Quantifying Social Biases in NLP: A Generalization and Empirical Comparison of Extrinsic Fairness Metrics
Paula Czarnowska, Yogarshi Vyas, Kashif Shah
Transaction of the Association for Computational Linguistics (TACL), 2021

Reproducing classification experiments:

  1. Change the MODELSDIR variable in get_predictions.sh and the OUTDIR variable in run_experiments.sh to where your models will be/are saved.

  2. Change the CUDA variable in setup.sh to the appropriate version of CUDA.

  3. Run setup.sh to:

    • fetch the required submodules
    • create and activate a new environment named btools based on the requirements.yml
    • download the SemEval valence classification data
  4. Train the models from the config files in the experiments directory:

    ./run_experiment.sh train=1 DATASET=semeval-2 exp=experiments/roberta.jsonnet
    ./run_experiment.sh train=1 DATASET=semeval-3 exp=experiments/roberta.jsonnet

  5. Create the test suites and test the models. The plots for the results are saved in the plots directory:

    conda activate btools
    python3 reproduce.py --classification --create-tests

Reproducing NER experiments:

  1. Run the setup steps (1 and 2 above).

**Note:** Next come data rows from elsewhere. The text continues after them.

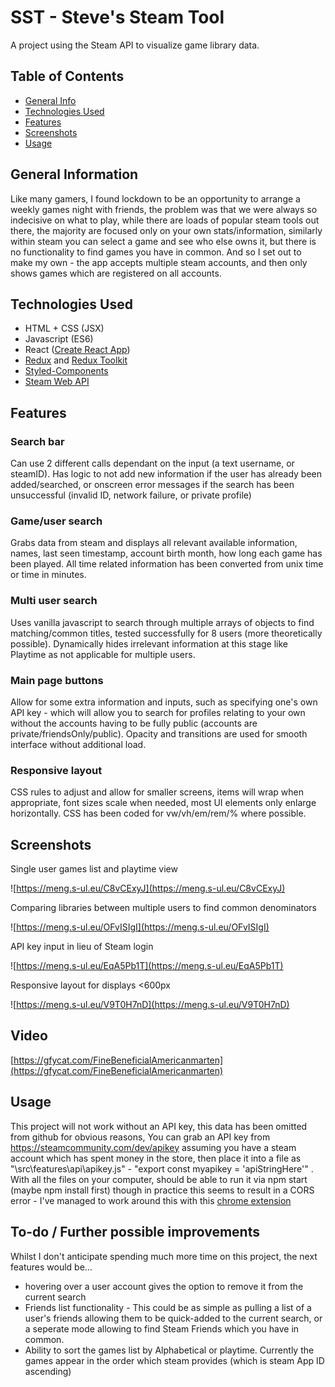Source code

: # SST - Steve's Steam Tool
A project using the Steam API to visualize game library data.

## Table of Contents
* [General Info](#general-information)
* [Technologies Used](#technologies-used)
* [Features](#features)
* [Screenshots](#screenshots)
* [Usage](#usage)

## General Information
Like many gamers, I found lockdown to be an opportunity to arrange a weekly games night with friends, the problem was that we were always so indecisive on what to play, while there are loads of popular steam tools out there, the majority are focused only on your own stats/information, similarly within steam you can select a game and see who else owns it, but there is no functionality to find games you have in common.
And so I set out to make my own - the app accepts multiple steam accounts, and then only shows games which are registered on all accounts.

## Technologies Used
- HTML + CSS (JSX)
- Javascript (ES6)
- React ([Create React App](https://github.com/facebook/create-react-app))
- [Redux](https://redux.js.org/) and [Redux Toolkit](https://redux-toolkit.js.org/)
- [Styled-Components](https://styled-components.com/)
- [Steam Web API](https://developer.valvesoftware.com/wiki/Steam_Web_API)

## Features

### Search bar
Can use 2 different calls dependant on the input (a text username, or steamID).
Has logic to not add new information if the user has already been added/searched, or onscreen error messages if the search has been unsuccessful (invalid ID, network failure, or private profile)

### Game/user search
Grabs data from steam and displays all relevant available information, names, last seen timestamp, account birth month, how long each game has been played. All time related information has been converted from unix time or time in minutes.

### Multi user search
Uses vanilla javascript to search through multiple arrays of objects to find matching/common titles, tested successfully for 8 users (more theoretically possible). Dynamically hides irrelevant information at this stage like Playtime as not applicable for multiple users.

### Main page buttons
Allow for some extra information and inputs, such as specifying one's own API key - which will allow you to search for profiles relating to your own without the accounts having to be fully public (accounts are private/friendsOnly/public).
Opacity and transitions are used for smooth interface without additional load.

### Responsive layout
CSS rules to adjust and allow for smaller screens, items will wrap when appropriate, font sizes scale when needed, most UI elements only enlarge horizontally. CSS has been coded for vw/vh/em/rem/% where possible.

## Screenshots
Single user games list and playtime view

![https://meng.s-ul.eu/C8vCExyJ](https://meng.s-ul.eu/C8vCExyJ)

Comparing libraries between multiple users to find common denominators 

![https://meng.s-ul.eu/OFvISIgI](https://meng.s-ul.eu/OFvISIgI)

API key input in lieu of Steam login

![https://meng.s-ul.eu/EqA5Pb1T](https://meng.s-ul.eu/EqA5Pb1T)

Responsive layout for displays <600px

![https://meng.s-ul.eu/V9T0H7nD](https://meng.s-ul.eu/V9T0H7nD)

## Video
[https://gfycat.com/FineBeneficialAmericanmarten](https://gfycat.com/FineBeneficialAmericanmarten)

## Usage
This project will not work without an API key, this data has been omitted from github for obvious reasons, You can grab an API key from https://steamcommunity.com/dev/apikey assuming you have a steam account which has spent money in the store, then place it into a file as "\src\features\api\apikey.js" - "export const myapikey = 'apiStringHere'" .
With all the files on your computer, should be able to run it via npm start (maybe npm install first) though in practice this seems to result in a CORS error - I've managed to work around this with this [chrome extension](https://chrome.google.com/webstore/detail/moesif-origin-cors-change/digfbfaphojjndkpccljibejjbppifbc)

## To-do / Further possible improvements
Whilst I don't anticipate spending much more time on this project, the next features would be...
- hovering over a user account gives the option to remove it from the current search
- Friends list functionality - This could be as simple as pulling a list of a user's friends allowing them to be quick-added to the current search, or a seperate mode allowing to find Steam Friends which you have in common.
- Ability to sort the games list by Alphabetical or playtime. Currently the games appear in the order which steam provides (which is steam App ID ascending)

  2. Get the CoNLL2003 data (https://www.clips.uantwerpen.be/conll2003/ner/). Place the eng.train, eng.testa and eng.testb files in datasets/conll2003/ner directory.

  3. Train the model:

    ./run_experiment.sh train=1 DATASET=conll2003 exp=experiments/ner-roberta.jsonnet

  4. Test the trained model:

    python3 reproduce.py --ner

    or, if you haven't created the test suites yet:

    python3 reproduce.py --ner --create-tests

Metric implementations:

Implementations of all metrics can be found in expanded_checklist/checklist/tests.
The code for generalized metrics is located in expanded_checklist/checklist/tests/abstract_tests/generalized_metrics.py.

Acknowledgements

The code in the expanded_checklist directory is a restructured and expanded version of the repository

https://github.com/marcotcr/checklist

containing the code for testing NLP Models as described in the following paper:

Beyond Accuracy: Behavioral Testing of NLP models with CheckList
Marco Tulio Ribeiro, Tongshuang Wu, Carlos Guestrin, Sameer Singh
Association for Computational Linguistics (ACL), 2020

Security

See CONTRIBUTING for more information.

License

This project is licensed under the Apache-2.0 License.